- Population: 385 (2016 census)
- Established: 1850s
- Postcode(s): 3465
- Location: 172 km (107 mi) NW of Melbourne ; 56 km (35 mi) N of Ballarat ;
- LGA(s): Shire of Central Goldfields
- State electorate(s): Ripon
- Federal division(s): Mallee
| Mean max temp | Mean min temp | Annual rainfall |
| 20.4 °C 69 °F | 8 °C 46 °F | 524 mm 20.6 in |

= Daisy Hill, Victoria =

Daisy Hill a locality in Victoria, Australia located in the Shire of Central Goldfields. At the 2016 census, Daisy Hill had a population of 385.

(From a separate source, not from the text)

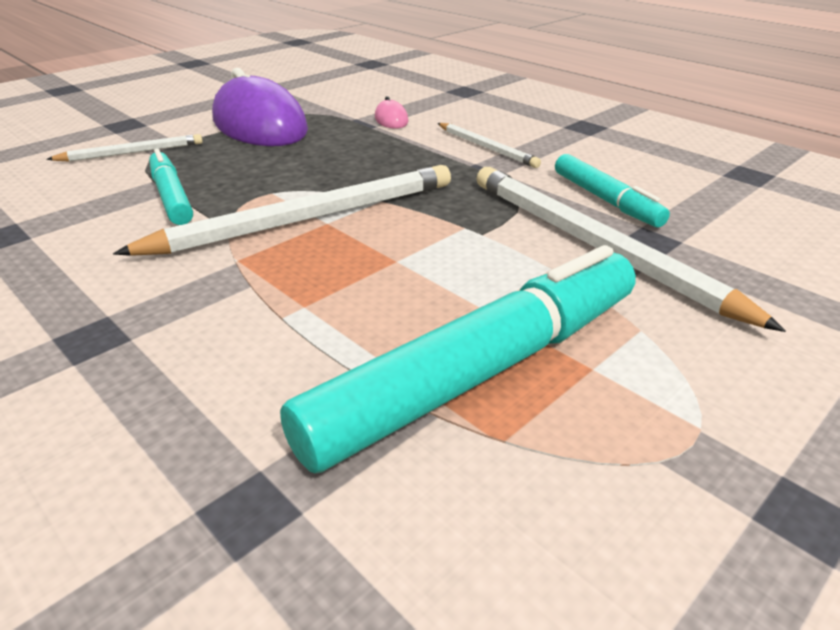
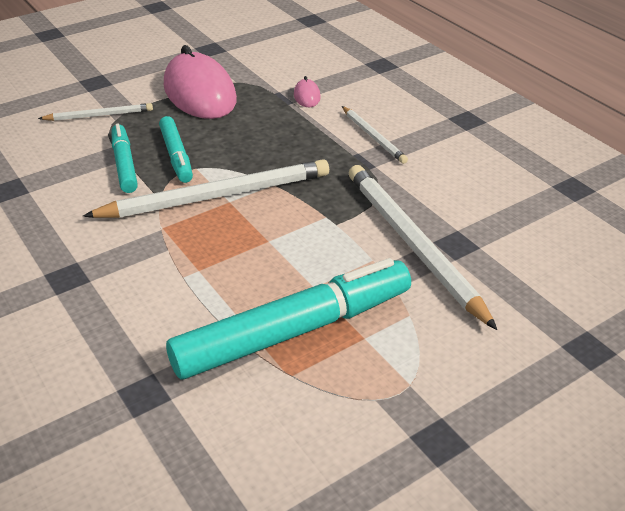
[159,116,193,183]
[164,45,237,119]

Daisy Hill began as a mining settlement, after a discovery of gold during the Gold Rush of 1853, the location became known as an extremely rich goldfield soon thereafter. Prior to this discovery, Daisy Hill had gained a particular notoriety, due to a gold rush in February 1849, that was based upon the claims made by one Thomas Chapman, a shepherd and former Parkhurst prison exile. Chapman sold a gold nugget to a Melbourne Jeweller, Mr. Brentani of Collins Street. Soon afterwards Chapman left the Port Phillip District for Sydney, although he returned again many years later.

Daisy Hill has a Community Centre Hall and public tennis courts. The last commercial shop in Daisy Hill closed around 2008.